The federal government plans to inaugurate, by the end of April, a Reference Center for Indigenous Health in the Yanomami territory, in Roraima, with capacity to treat more serious cases of malnutrition and malaria. Currently, these patients are transported by plane to the capital Boa Vista. The unit is being installed at the Surucucu base pole, in the extreme west of the reserve, close to the border with Venezuela.
The site is one of the main access points to the territory, but from where you can only get there by air. The landing and take-off runway is the only one paved in the region and has the capacity to receive larger aircraft, such as cargo planes. It is there that indigenous people from more isolated villages are taken, who then, depending on the severity, are transferred to the state capital.
“The expectation is that the unit can become a permanent service, even after the end of the Public Health Emergency of National Importance [Espin]. The center is expected to be completed by the end of April,” the Ministry of Health said in a statement.
Since the outbreak of the humanitarian crisis of the Yanomami, emergency assistance were reinforced by professionals from the National Force of the Unified Health System (SUS) in different poles of the Indigenous Land, in support of the local teams of the Special Indigenous Health District Yanomami (DSEI-Y). According to the folder, from mid-January until now, around 100 health professionals have been sent and more than 8,400 medical consultations have been carried out for indigenous people found to be in a situation of lack of assistance, both in the territory and in units in Boa Vista.
The expectation for a more complex service within the Yanomami Indigenous Land is very high among the main beneficiaries of the measure. “We don’t know when, what day they will deliver this field hospital to care for the indigenous people who are in the Surucucu region, we urgently need this hospital, because there are still a large number of removals to Boa Vista. So we need support and that it ends faster [possível] the field hospital inside the Yanomami Indigenous Land”, charged the indigenous leader Júnior Hekurari Yanomami, in an interview with TV Brasil.
In January alone, according to the Public Health Emergency Operations Center (COE), 223 removals were carried out, with 111 moving within the territory – between more distant villages and the base poles – and 112 to Boa Vista. In several cases, due to restrictions on night flights and in cloudy weather, indigenous people in a more serious situation could not resist. Another base pole that can receive a service unit with greater medical capacity is Auaris, in the northernmost part of the territory. However, there is no forecast for the assembly of this center.
Presence of miners
The indigenous people also continue to denounce the entry of miners into the Yanomami area. According to local leaders, access has been made by means of helicopters, planes, mainly in the Homoxi, Xitei, Parima communities and some other villages where no operations by the Federal Police (PF) and the Brazilian Institute of Environment and Resources are taking place. Renewable Natural Resources (Ibama).
“Our concern is very great, you know, because these garimpeiros are placing it, harming the rivers and the communities”, stated Júnior Hekurari Yanomami.
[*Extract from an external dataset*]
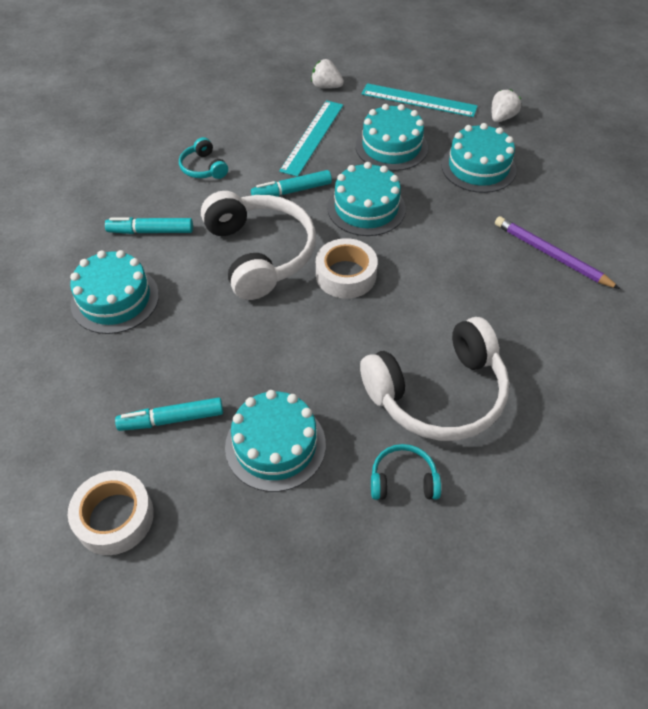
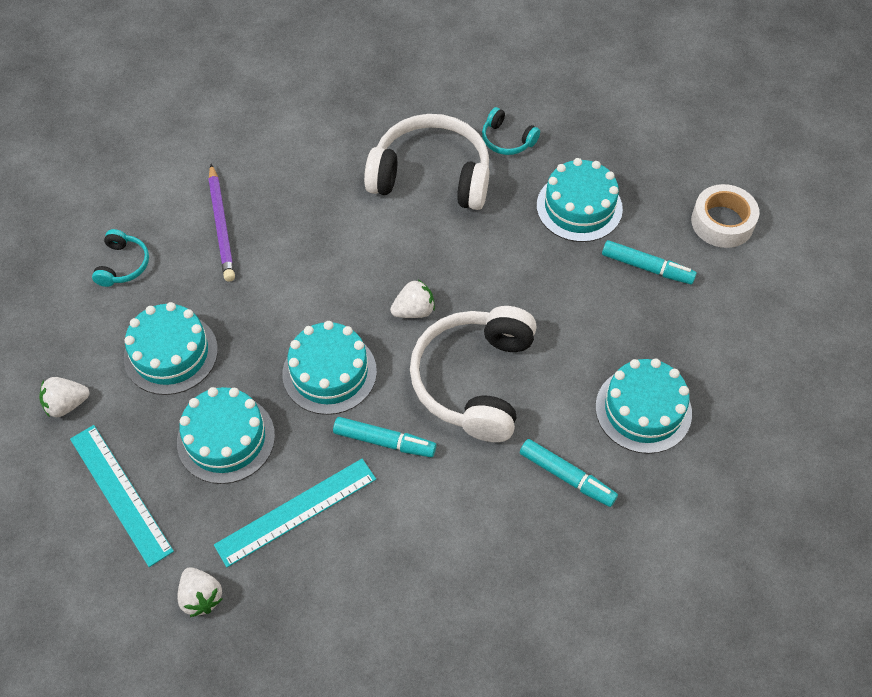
camera: 145 degrees left, 5 degrees up
(203, 168) = (455, 540): turquoise headphones -> turquoise headphones (123, 265)
(346, 275) = (414, 311): white tape -> white strawberry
Last Tuesday (14), the Federal Police released the result of the first month of operation against illegal prospectors in the Yanomami Indigenous Land. During the period, 84 barges or vessels, two aircraft, 172 power generators, 11,400 liters of fuel, as well as machinery for extracting ore, chainsaws, mercury and a ton of supplies from illegal miners were seized or destroyed. 200 camps were also destroyed, with weapons and ammunition, and 27 tons of cassiterite ore were seized.
The recorded data gather information from joint actions by Ibama, the Federal Police, the National Public Security Force, the Federal Highway Police (PRF) and the National Foundation for Indigenous Peoples (Funai).
*With information from Ana Graziela Aguiar, TV Brasil reporter.